The corn market entered the week with a five-session losing streak. The last higher day was on July 2. Just last week December corn futures lost about 62 cents per bushel.

This past Monday the latest World Ag Supply and Demand estimates from USDA were a little bit bearish. Ending stocks and this year’s production both had figures a little bit higher than market expectations.

And yet, here we are sharply higher the first three days of the week. Wednesday’s gains have been the greatest so far, up 18 cents for corn and 31 cents for November soybeans. It appears news around the world has been supporting domestic prices.

“We can look straight at South America; that is where the majority of our support came from,” said Karl Setzer at AgriVisor. “Brazil possibly bought up to eight cargoes of Argentine corn.
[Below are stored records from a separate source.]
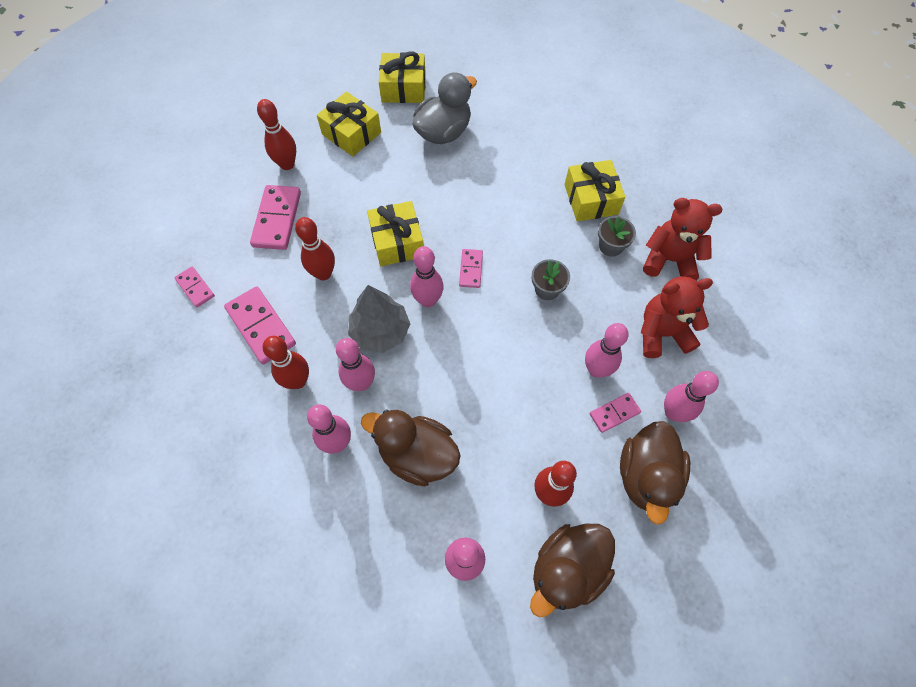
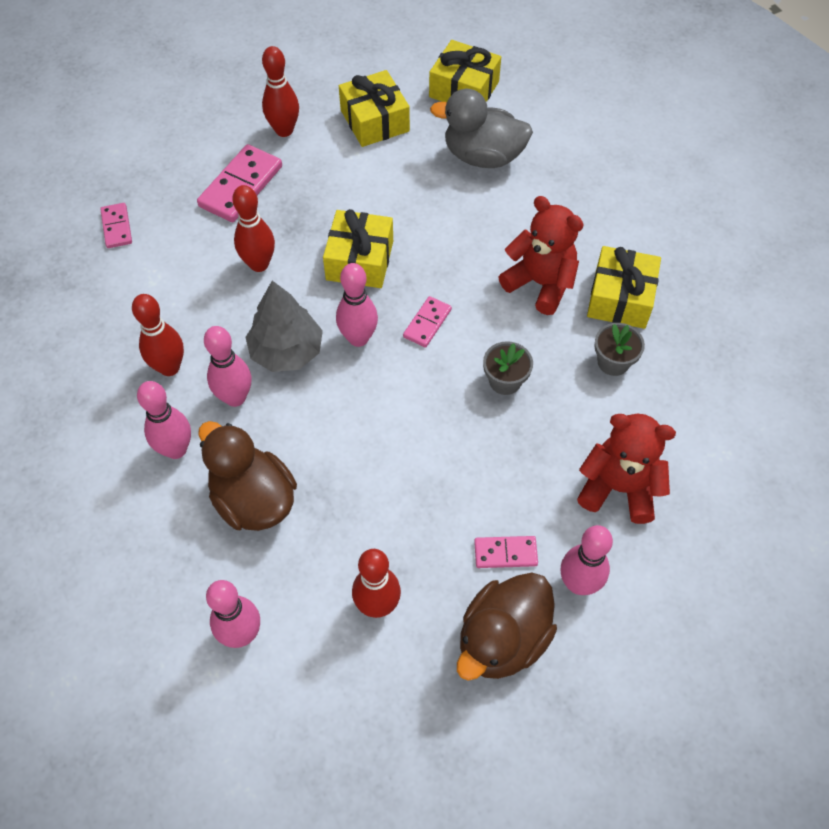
camera: 25 degrees right, 5 degrees down
pink domino [224,286,296,364] -> none
grey duck [412,72,477,144] -> grey duck turned 150 degrees counterclockwise [430,89,533,168]
brown duck [530,524,615,617] -> none
pink bowling pin [585,323,629,378] -> none
red teddy bear [643,198,722,280] -> red teddy bear moved to [499,196,584,315]

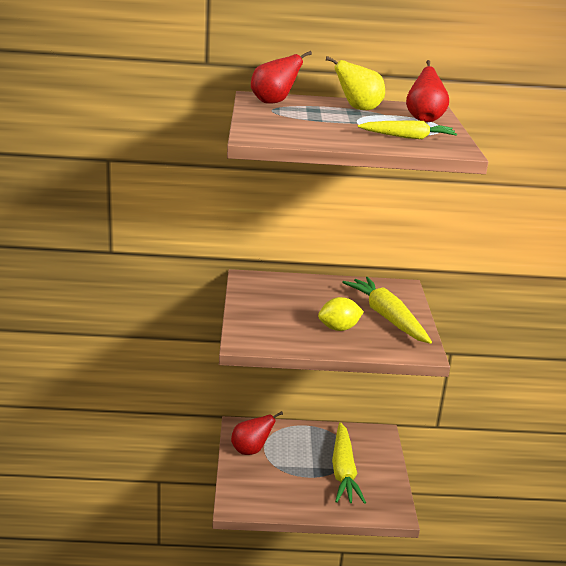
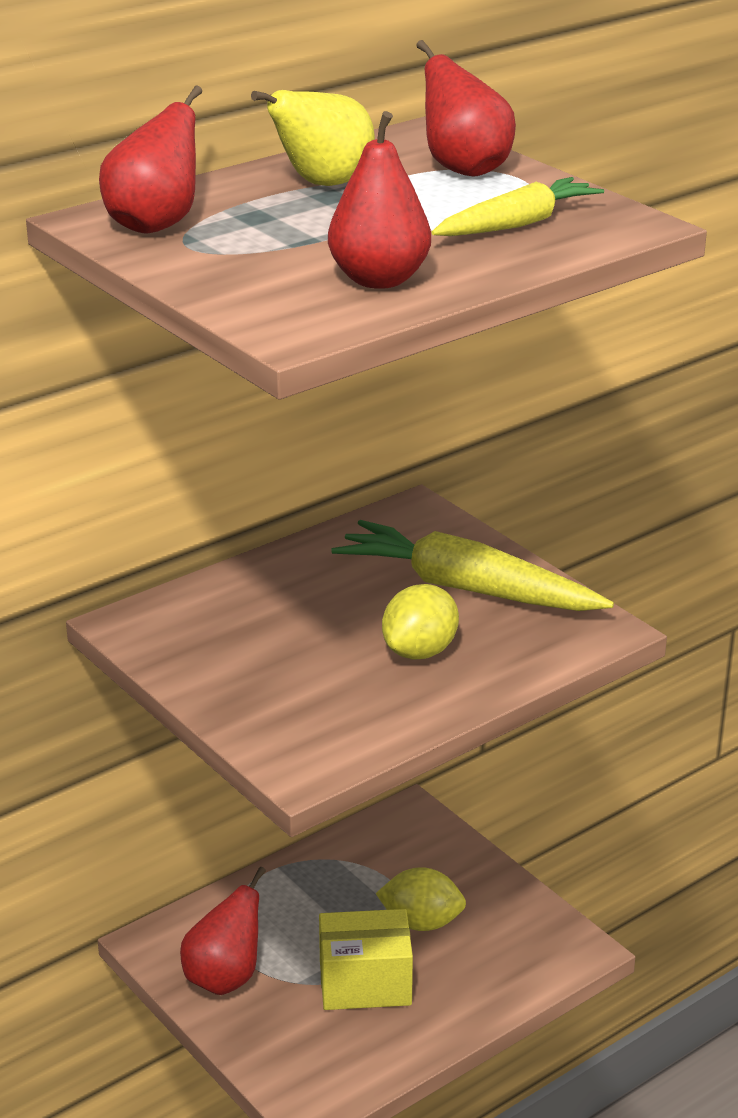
camera: 35 degrees left, 5 degrees up
yellow carrot [332,422,366,504] -> yellow lemon [376,867,466,931]
none -> yellow box [319,909,413,1010]
none -> red pear [328,111,431,289]

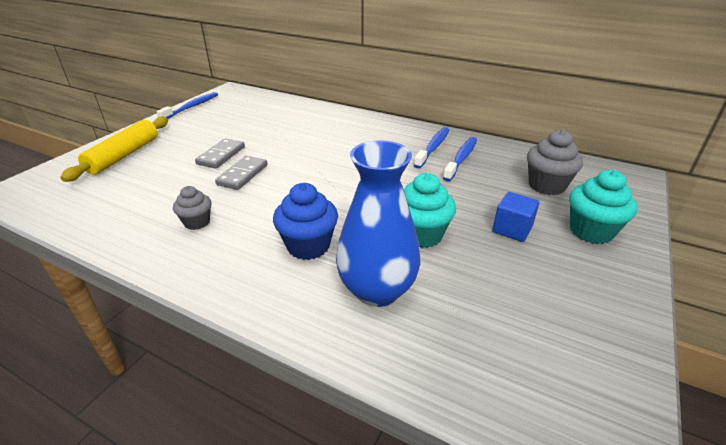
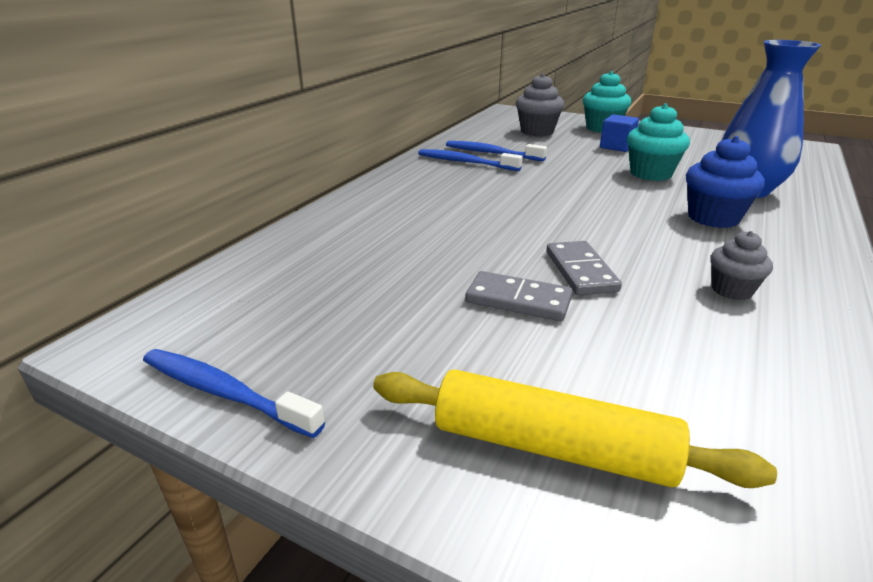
camera: 90 degrees left, 5 degrees down
grey domino [215,156,267,190] -> grey domino turned 60 degrees clockwise [546,241,622,295]

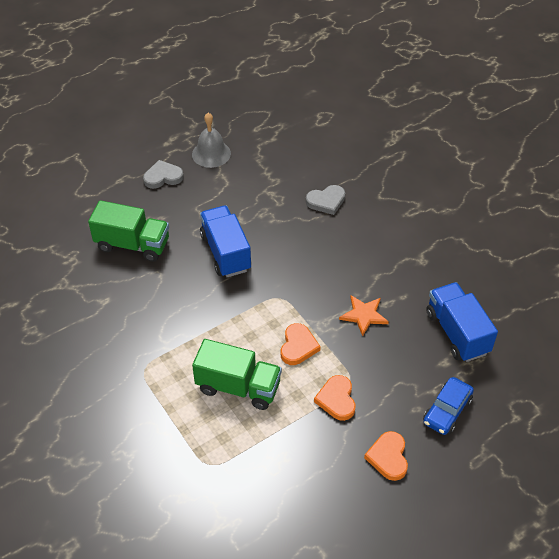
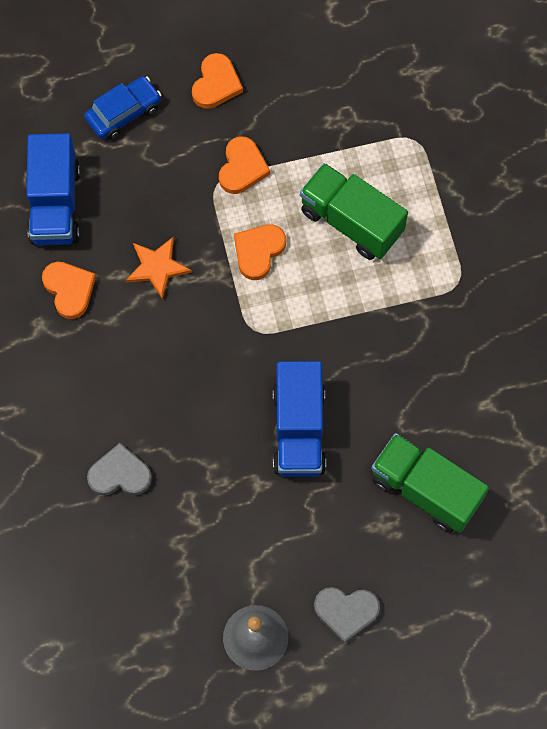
camera: 160 degrees left, 20 degrees up
none -> orange heart [42,262,96,319]

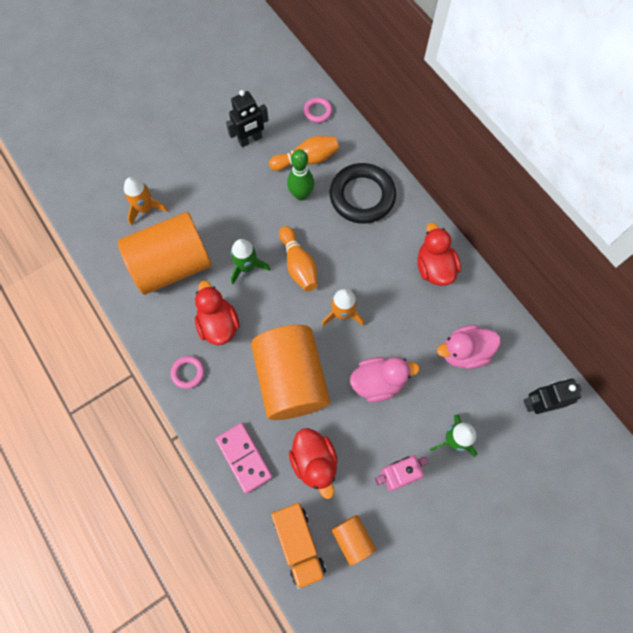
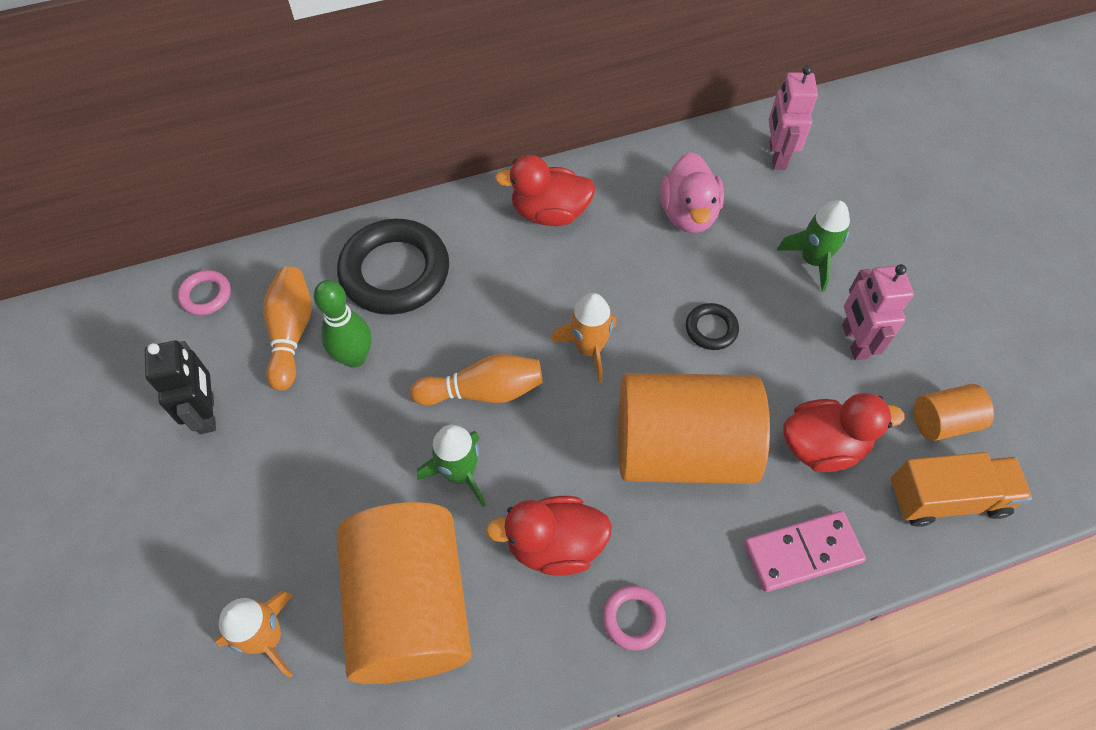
camera: 75 degrees left, 10 degrees down
pink duck [350,357,420,402] -> black ring [686,303,739,350]
black robot [523,379,582,414] -> pink robot [769,65,818,170]

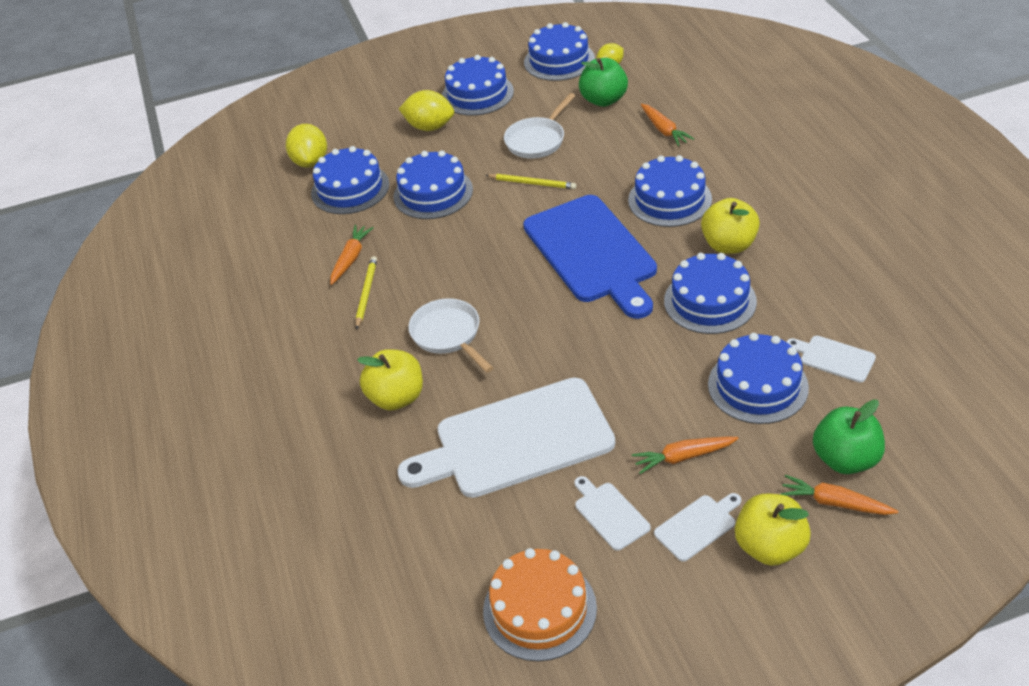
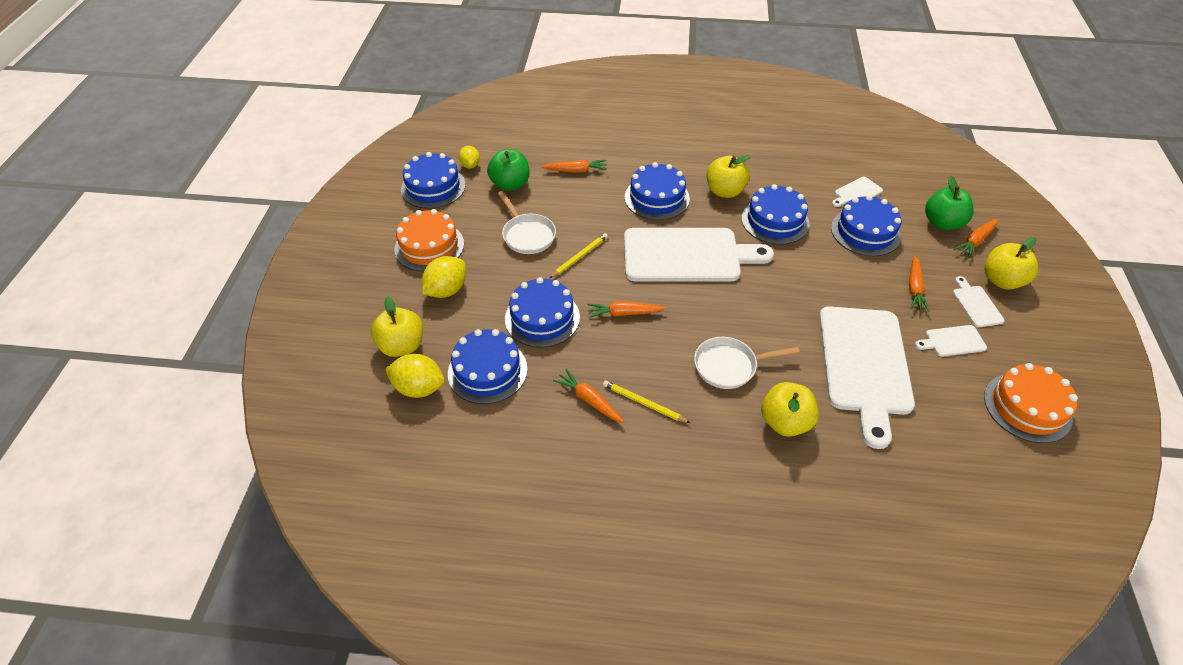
camera: 70 degrees left, 5 degrees up
blue cake [442,55,514,116] -> orange cake [394,209,464,271]
blue cutting board [523,195,657,319] -> white cutting board [624,228,774,281]
none -> yellow apple [371,296,423,357]
none -> orange carrot [587,301,666,318]

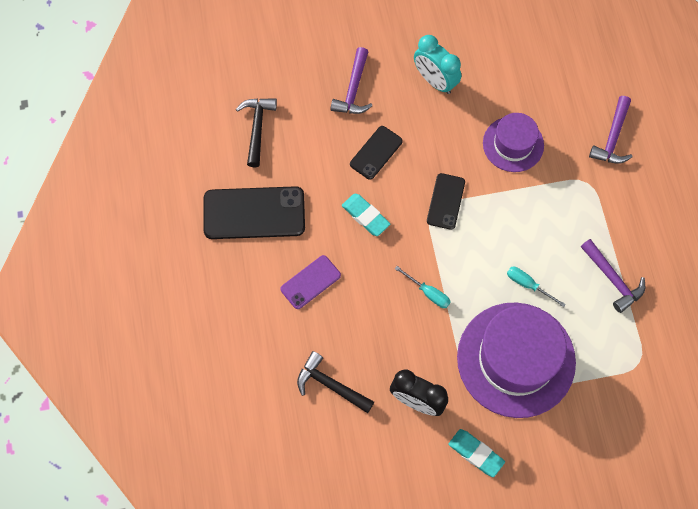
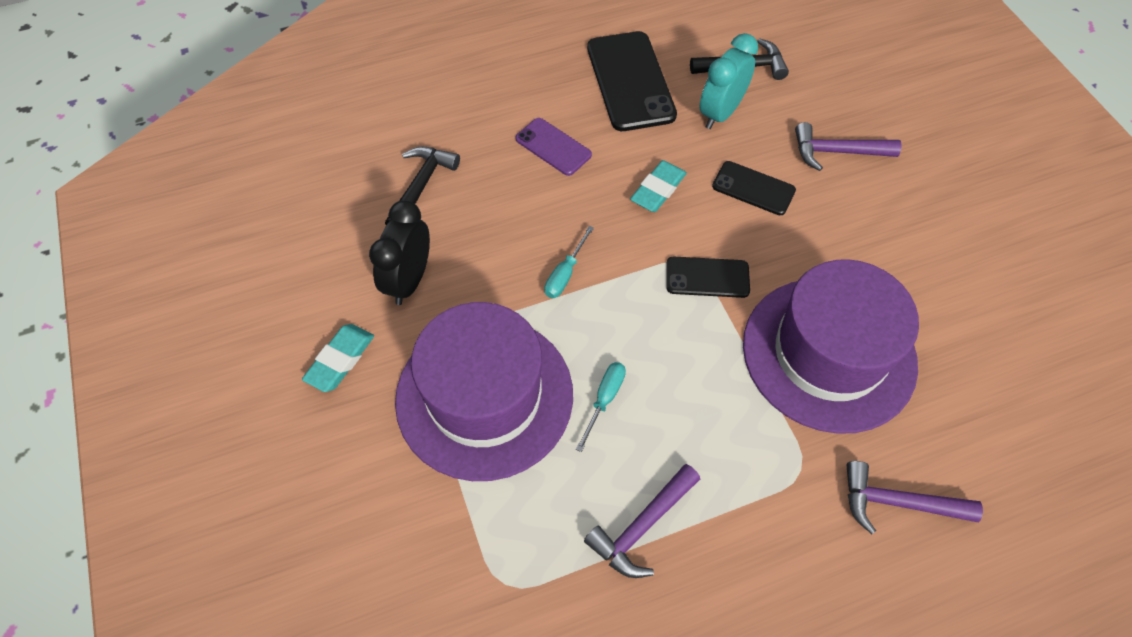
camera: 80 degrees right, 10 degrees down
turquoise clock [414,35,461,94] -> turquoise clock moved to [700,33,758,129]
purple hat [483,113,544,172] -> purple hat [743,259,919,434], size x1.80

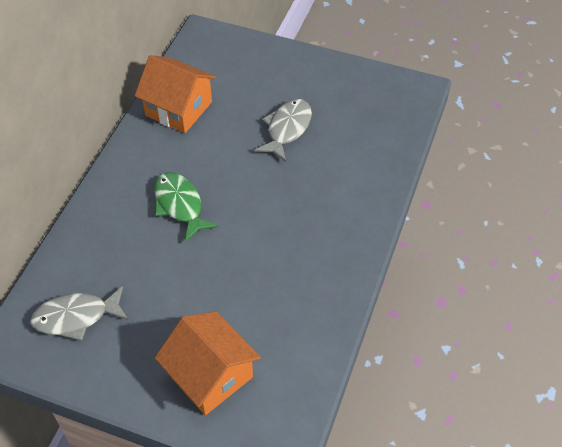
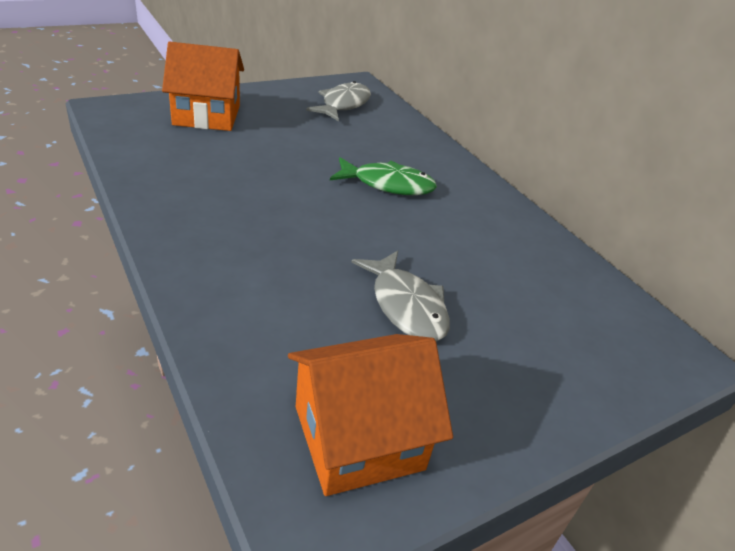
camera: 125 degrees right, 15 degrees down
orange house [135,55,216,133] -> orange house moved to [288,334,453,496]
There’s more to the story than that, Brazil had some commitments from Argentina on the books, they’re taking delivery of them. But the simple fact that they’re taking them all at once shows that Brazil may be a little bit concerned over their corn supply already.”

This news comes around the same time that Rabobank projected Brazilian corn exports to be down 12 million metric tons. Crop production projections continue to fall as the year goes on, starting with a late planting season and multiple weather issues in recent months. Brazil’s corn harvest has also been running behind schedule.

Other commodity support has come from Canadian crop concerns. Ag Resources reports that spring wheat production is experiencing its worst year since 1988. Terrible heat and insufficient rainfall has also led to concerns for other crops such as corn and canola.

This could all change tomorrow, but this week’s push to the plus side has put December corn futures better than $5.50 at a time when a lot of the state’s corn is tasseling. For those who haven’t yet made any marketing decisions with this year’s crop, today’s prices provide a very good starting point.